Yep, we always tend to understate performance, working on the premise that it's better to under-promise and over-perform
From what I've seen, in my wandering around factories, other makes tend to have very slow flash durations at full power. To hide that fact, their engineers tend to clip (quench) the full power output as well as the lower powered output, this speeds up the full power flash duration a bit but results in much lower real output than stated. I could give examples but I won't, as it will be unhelpful to one supplier in particular. Our SuperFast flashes don't do that, the full power output, although unclipped, is
fast and it also delivers all of the stated power. We're stating a t.1 time of 1/800th but in reality it seems to be nearer to 1/1000th, so that probably equates to a t.5 time of 1/3000th, putting it very near to the top of the tree even at full power, and of course much faster at lower settings.

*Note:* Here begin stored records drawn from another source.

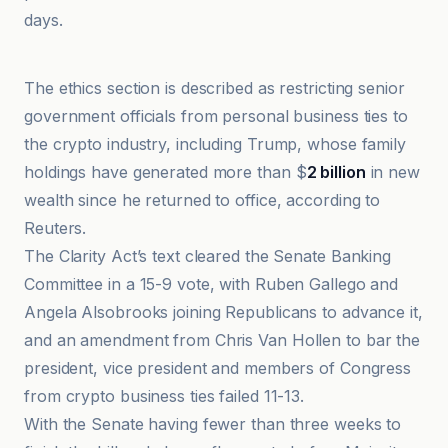
days.
@coindesk
The ethics section is described as restricting senior
government officials from personal business ties to
the crypto industry, including Trump, whose family
holdings have generated more than $
2 billion
in new
wealth since he returned to office, according to
Reuters.
The Clarity Act’s text cleared the Senate Banking
Committee in a 15-9 vote, with Ruben Gallego and
Angela Alsobrooks joining Republicans to advance it,
and an amendment from Chris Van Hollen to bar the
president, vice president and members of Congress
from crypto business ties failed 11-13.
With the Senate having fewer than three weeks to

Once the power setting is reduced, both the reduction in flash energy and the increase in speed is linear, so it must in fact be half the output and twice the speed when you reduce the power from 1/4 to 1/2.
I believe, but can't prove, that the flash duration at minimum power is actually better than the 1/20,000th that we claim. I can't prove it because my oscilloscope is at its limit with these incredibly short flash durations - just how some people with ancient oscilloscopes can get accurate duration readings just beats me
The only thing that I still need to test, which I haven't had time to do yet, is to test with a film camera. I have a wonderful F90 lying around and will put a film through it, testing to see whether recipocity failure is a problem at super fast flash durations, just because I like to be complete.